Hoskinson Points to XRP Ledger’s Open Design
Hoskinson said he prefers XRP over Tether and Circle because XRPL works through open standards. He said developers can build on XRP Ledger without seeking approval from Ripple. That point formed the center of his comments during the interview.
He said, “I believe in open standards, open protocols, and open ecosystems.” The statement placed XRP in contrast with major fiat-backed stablecoin issuers. It also showed his focus on access, developer rights, and network rules.
XRP Ledger allows users to send transactions and create tools through its public infrastructure. Hoskinson said that model gives builders more freedom than corporate-controlled stablecoins. He described XRP as a “Web2.5” product because it sits between older systems and decentralized networks.
Tether and Circle Face Control Questions
Hoskinson compared XRP with Tether and Circle because both firms issue major stablecoins. Tether issues USDT, and Circle issues USDC. These tokens play a large role in crypto trading, payments, and settlement. His main concern was control over wallets and addresses. Tether and Circle can blacklist addresses, restrict access, and freeze funds.
These powers are often linked to compliance needs, but they also raise concerns among decentralization supporters. Hoskinson argued that open protocols reduce reliance on corporate approval. A developer can use XRPL without asking Ripple for permission. By contrast, stablecoin issuers can enforce rules through their token contracts and internal policies.
The comments arrived during active debate over stablecoin regulation in the United States. The CLARITY Act’s stablecoin rewards provision has drawn disputes between crypto firms and banking groups. The debate centers on market rules, consumer access, and competition.
Cardano and XRP Communities Watch Shift
Hoskinson’s remarks also marked a change in tone toward XRP. He has previously criticized Ripple’s ecosystem and questioned its structure. His latest comments focused more on XRP Ledger’s design than past disputes. The shift follows technical reviews linked to Cardano’s Midnight sidechain work, according to the provided details. Cardano engineers reportedly studied XRPL during cross-chain development.
That review helped support a more favorable view of the ledger’s architecture. The XRP community reacted to the comments because Hoskinson has often been a strong critic. His praise did not remove all earlier disagreements. Still, it gave both communities a new point of discussion. The wider stablecoin market also gives context to the remarks.

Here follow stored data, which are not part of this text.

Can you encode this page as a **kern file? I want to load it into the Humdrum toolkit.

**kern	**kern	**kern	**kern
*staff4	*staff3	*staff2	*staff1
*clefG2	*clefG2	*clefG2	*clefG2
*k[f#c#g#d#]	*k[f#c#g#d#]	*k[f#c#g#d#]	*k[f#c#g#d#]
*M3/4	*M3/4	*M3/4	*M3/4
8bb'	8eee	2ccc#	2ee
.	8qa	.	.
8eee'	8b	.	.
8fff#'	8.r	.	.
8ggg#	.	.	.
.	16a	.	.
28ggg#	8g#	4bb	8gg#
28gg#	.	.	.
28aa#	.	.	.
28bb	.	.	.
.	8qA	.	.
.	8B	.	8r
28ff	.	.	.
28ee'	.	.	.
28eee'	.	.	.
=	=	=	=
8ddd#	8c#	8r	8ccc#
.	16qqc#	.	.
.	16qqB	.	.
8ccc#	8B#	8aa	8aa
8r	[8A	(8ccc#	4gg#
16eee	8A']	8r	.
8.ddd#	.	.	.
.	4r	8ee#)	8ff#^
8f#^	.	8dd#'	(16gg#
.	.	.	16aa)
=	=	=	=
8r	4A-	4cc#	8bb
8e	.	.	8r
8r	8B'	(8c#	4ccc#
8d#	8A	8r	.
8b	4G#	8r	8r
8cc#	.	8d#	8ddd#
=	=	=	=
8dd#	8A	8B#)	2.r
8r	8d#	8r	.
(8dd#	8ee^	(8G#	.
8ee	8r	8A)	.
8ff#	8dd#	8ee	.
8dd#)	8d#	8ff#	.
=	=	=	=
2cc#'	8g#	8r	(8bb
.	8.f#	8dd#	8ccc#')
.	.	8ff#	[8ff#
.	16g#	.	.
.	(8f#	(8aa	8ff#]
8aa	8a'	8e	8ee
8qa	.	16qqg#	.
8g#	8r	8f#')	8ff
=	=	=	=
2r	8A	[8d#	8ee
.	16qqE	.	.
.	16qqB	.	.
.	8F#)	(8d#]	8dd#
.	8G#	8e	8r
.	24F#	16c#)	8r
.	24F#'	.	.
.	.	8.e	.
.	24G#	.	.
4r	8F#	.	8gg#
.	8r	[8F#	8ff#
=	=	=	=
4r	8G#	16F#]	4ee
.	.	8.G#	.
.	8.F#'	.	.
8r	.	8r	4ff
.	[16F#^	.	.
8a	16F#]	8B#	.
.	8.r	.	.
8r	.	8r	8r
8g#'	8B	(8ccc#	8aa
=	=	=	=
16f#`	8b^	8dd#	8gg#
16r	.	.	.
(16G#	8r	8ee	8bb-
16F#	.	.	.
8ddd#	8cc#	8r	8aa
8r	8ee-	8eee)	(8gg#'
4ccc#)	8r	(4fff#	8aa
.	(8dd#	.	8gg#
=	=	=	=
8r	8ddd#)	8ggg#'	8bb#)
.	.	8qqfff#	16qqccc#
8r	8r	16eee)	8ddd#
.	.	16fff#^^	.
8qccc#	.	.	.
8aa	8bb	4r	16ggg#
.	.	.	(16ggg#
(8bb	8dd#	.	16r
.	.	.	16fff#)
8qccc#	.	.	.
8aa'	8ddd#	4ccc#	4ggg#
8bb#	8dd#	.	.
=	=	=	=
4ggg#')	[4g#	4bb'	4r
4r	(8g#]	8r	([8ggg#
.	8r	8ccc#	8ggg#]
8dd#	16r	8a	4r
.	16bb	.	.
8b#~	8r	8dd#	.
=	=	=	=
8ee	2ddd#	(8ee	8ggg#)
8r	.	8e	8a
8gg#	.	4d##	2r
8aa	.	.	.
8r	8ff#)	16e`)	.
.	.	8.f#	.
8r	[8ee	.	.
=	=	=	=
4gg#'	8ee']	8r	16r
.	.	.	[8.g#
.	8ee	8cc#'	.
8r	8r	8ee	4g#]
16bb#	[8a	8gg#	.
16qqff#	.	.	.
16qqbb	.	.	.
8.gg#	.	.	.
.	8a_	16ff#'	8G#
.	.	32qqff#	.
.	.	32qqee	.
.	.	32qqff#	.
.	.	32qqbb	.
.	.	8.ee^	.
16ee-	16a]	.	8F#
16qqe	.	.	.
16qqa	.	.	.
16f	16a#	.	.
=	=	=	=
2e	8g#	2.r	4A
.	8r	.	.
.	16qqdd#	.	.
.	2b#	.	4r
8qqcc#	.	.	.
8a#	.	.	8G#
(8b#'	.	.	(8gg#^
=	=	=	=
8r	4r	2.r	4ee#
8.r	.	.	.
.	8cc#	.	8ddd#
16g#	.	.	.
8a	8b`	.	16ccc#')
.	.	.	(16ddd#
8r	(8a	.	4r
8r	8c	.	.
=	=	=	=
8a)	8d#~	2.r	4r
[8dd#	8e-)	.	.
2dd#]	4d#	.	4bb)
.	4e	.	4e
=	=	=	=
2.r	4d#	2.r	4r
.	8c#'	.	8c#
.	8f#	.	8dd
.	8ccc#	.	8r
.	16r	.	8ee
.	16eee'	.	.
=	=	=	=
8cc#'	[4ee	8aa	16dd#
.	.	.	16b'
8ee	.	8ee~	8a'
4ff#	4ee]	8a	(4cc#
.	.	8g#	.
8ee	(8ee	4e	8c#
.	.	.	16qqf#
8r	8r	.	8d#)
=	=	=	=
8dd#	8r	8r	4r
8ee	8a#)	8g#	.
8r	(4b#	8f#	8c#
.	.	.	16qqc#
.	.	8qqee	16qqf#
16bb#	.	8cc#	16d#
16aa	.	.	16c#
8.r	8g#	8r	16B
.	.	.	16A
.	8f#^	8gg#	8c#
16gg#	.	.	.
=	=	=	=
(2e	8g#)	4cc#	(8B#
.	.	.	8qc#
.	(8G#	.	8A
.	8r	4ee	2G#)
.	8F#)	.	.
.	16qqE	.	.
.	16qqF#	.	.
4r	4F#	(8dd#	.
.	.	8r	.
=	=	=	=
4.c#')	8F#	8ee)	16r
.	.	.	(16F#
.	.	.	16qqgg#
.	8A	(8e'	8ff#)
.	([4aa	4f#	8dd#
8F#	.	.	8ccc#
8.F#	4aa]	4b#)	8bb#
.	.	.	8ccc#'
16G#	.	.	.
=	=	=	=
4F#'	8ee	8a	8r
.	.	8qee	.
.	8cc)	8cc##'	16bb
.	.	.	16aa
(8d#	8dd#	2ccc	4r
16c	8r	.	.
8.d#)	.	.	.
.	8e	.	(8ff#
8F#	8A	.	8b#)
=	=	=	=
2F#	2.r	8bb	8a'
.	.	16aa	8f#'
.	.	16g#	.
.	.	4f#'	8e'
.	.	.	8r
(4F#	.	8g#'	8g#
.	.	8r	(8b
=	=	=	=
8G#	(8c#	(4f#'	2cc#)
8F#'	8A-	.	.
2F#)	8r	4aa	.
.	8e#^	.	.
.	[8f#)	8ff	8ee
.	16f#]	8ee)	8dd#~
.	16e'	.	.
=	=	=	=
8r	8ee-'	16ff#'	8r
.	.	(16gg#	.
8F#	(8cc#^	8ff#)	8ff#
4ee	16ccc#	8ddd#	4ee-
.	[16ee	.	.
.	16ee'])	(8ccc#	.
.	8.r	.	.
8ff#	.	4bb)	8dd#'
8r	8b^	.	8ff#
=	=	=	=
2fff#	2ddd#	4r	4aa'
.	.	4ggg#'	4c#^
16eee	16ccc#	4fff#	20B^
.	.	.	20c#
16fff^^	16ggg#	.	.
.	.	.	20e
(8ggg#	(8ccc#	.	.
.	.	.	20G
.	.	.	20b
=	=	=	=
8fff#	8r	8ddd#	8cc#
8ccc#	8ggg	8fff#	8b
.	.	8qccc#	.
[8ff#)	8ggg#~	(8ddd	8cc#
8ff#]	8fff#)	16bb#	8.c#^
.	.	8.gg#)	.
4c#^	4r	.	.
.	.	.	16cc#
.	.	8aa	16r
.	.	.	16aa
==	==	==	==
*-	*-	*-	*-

Fiat-backed stablecoin supply reportedly exceeded $319 billion in April 2026.
Adjusted stablecoin transaction volume also reached $10.9 trillion in 2025, according to the supplied figures. Hoskinson’s argument places open blockchain access against centralized stablecoin control. His comments present XRP Ledger as a network where builders can operate without direct company approval. The discussion now sits within a larger debate over crypto access, regulation, and financial infrastructure.